Dans le simulateur de voiture autonome du Laboratoire de psychologie et ergonomie cognitive de l'université Jean-Jaurès de Toulouse. — UT2J
  • Une étude vient d’être lancée à Toulouse sur la conduite autonome avec pour objectif de déterminer les risques émergents de ce type de véhicules.
  • Dans ce cadre-là, une expérimentation de simulation est proposée aux volontaires au sein de l’Université Jean-Jaurès.

Jouer à Pokémon Go au volant, certains en rêvent, s’imaginant en train de faire la chasse aux œufs et autres Poké Balls pendant que leur voiture trace sa route toute seule. Pour l’heure, de rares privilégiés ont une automobile qui pourrait leur permettre de faire autre chose que de conduire. A terme, ces véhicules autonomes pourraient toutefois envahir les autoroutes françaises. De quoi susciter de nombreuses questions sur les risques qui pourraient en émerger et les facultés de chaque conducteur à reprendre le volant en cas de danger.

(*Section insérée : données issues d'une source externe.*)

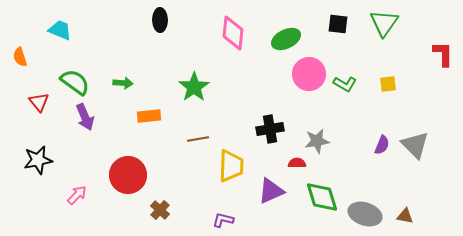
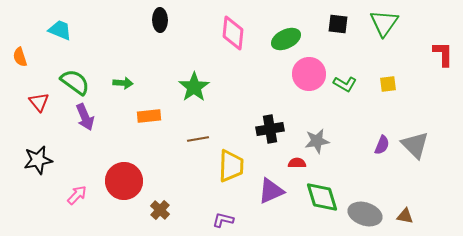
red circle: moved 4 px left, 6 px down
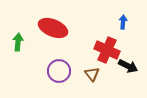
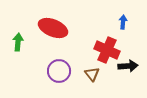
black arrow: rotated 30 degrees counterclockwise
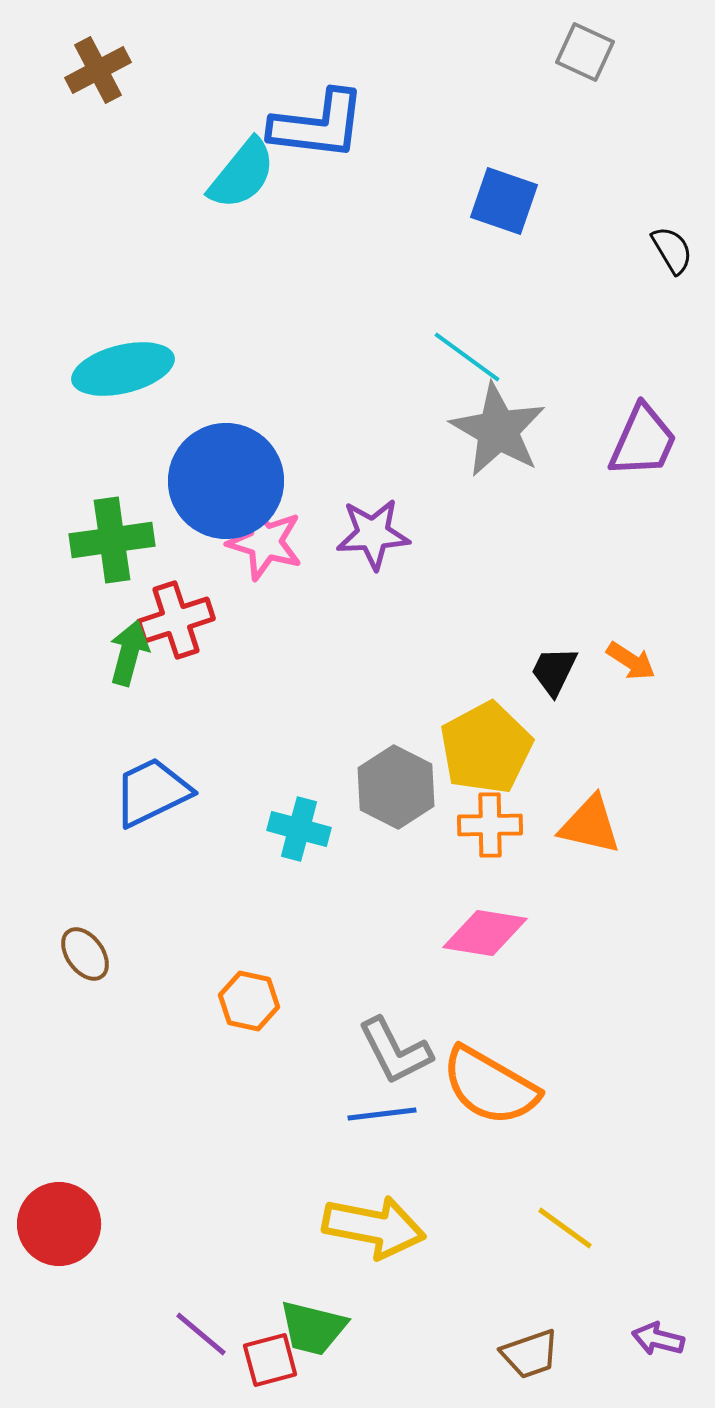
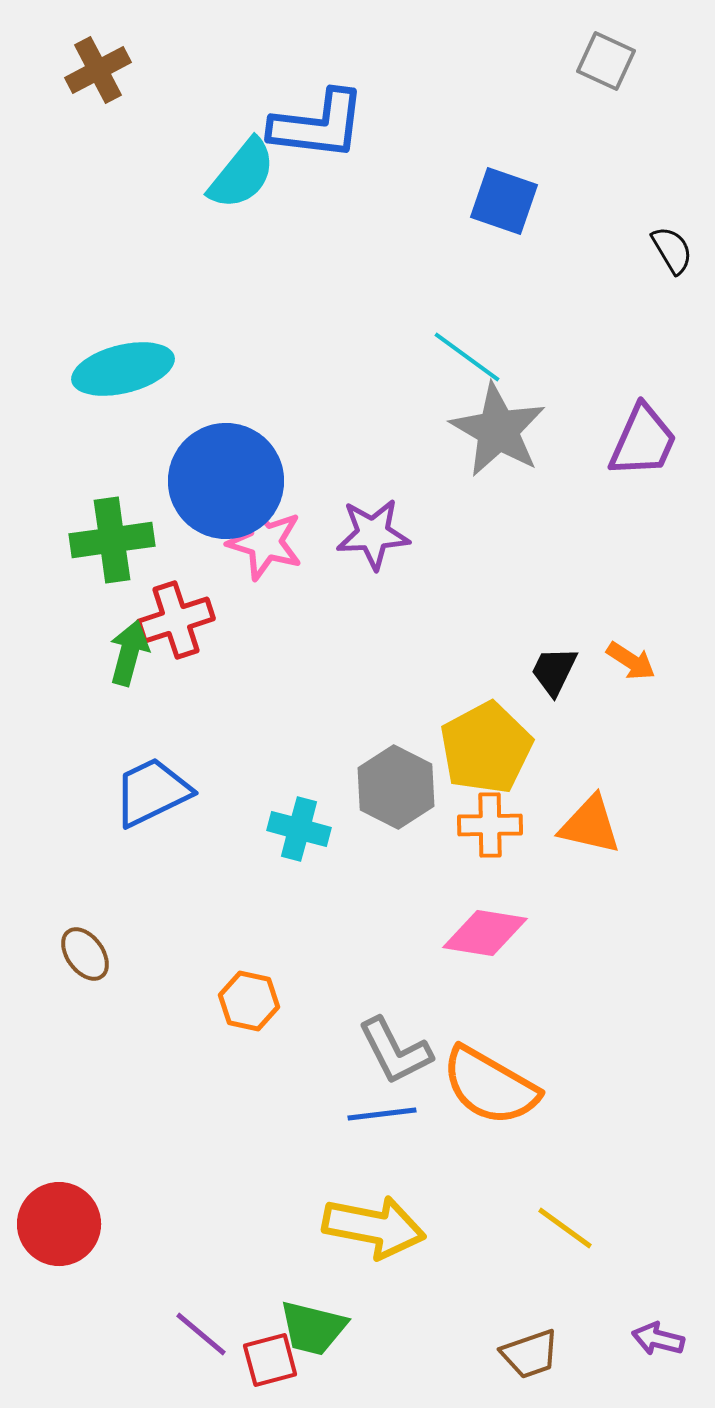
gray square: moved 21 px right, 9 px down
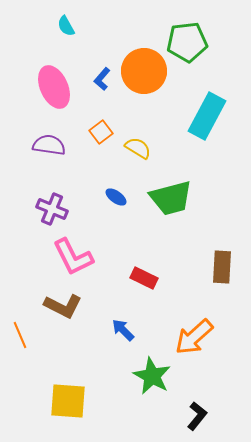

Pour anticiper ces réactions, une chercheuse toulousaine vient de lancer une expérimentation. Dans un simulateur installé au sein de l’Université Jean-Jaurès de Toulouse​, Sharon Ouddiz, doctorante au sein laboratoire de psychologie et ergonomie cognitive de Toulouse, met les automobilistes en situation dans une vraie voiture sur vérins hydrauliques. Et scrute de très près leurs réactions, que ce soit oculaires, cardiaque ou encore comportementale.

Grâce à la réalité augmentée, elle fait varier les situations, les fait jouer à des jeux, rêvasser ou encore se concentrer sur d’autres activités pour voir comment ils réagissent lorsqu’un danger survient ou que la voiture leur signale un problème. « Cela nous permet de voir, lorsqu’on est complètement inactif ou concentré sur une autre activité dans la voiture, s’il est plus difficile de reprendre le volant et d’être vigilant rapidement », explique Sharon Ouddiz.

Appel aux testeurs

A terme, tous ces constats pourraient servir à mettre en place une série d’instructions lors de l’usage d’une voiture en autonomie complète histoire d’éviter des carambolages en série. Et le niveau de conduite pourra être un facteur déterminant dans ce qu’il serait possible de faire ou pas. « Nous essayons par exemple de voir si un conducteur novice a plus de mal à reprendre le volant qu’une personne expérimentée. Avec la conduite autonome, nous allons aussi perdre une expertise routière, il faudra peut-être réfléchir à des recommandations pour imposer un certain nombre d’heures de conduites obligatoires avant l’usage de l’autonomie complète », poursuit la doctorante qui a commencé son étude il y a deux mois.

Aujourd’hui, une cinquantaine de conducteurs ont accepté de se prêter au jeu de la simulation. Mais en période de Covid, il est difficile de battre le rappel des étudiants sur le campus. La jeune chercheuse lance donc un appel aux amateurs de conduite de moins de 40 ans qui veulent s’immerger dans une voiture du futur*. Les amateurs de sensation qui veulent faire avancer la science peuvent aller se prendre pour les pilotes de demain.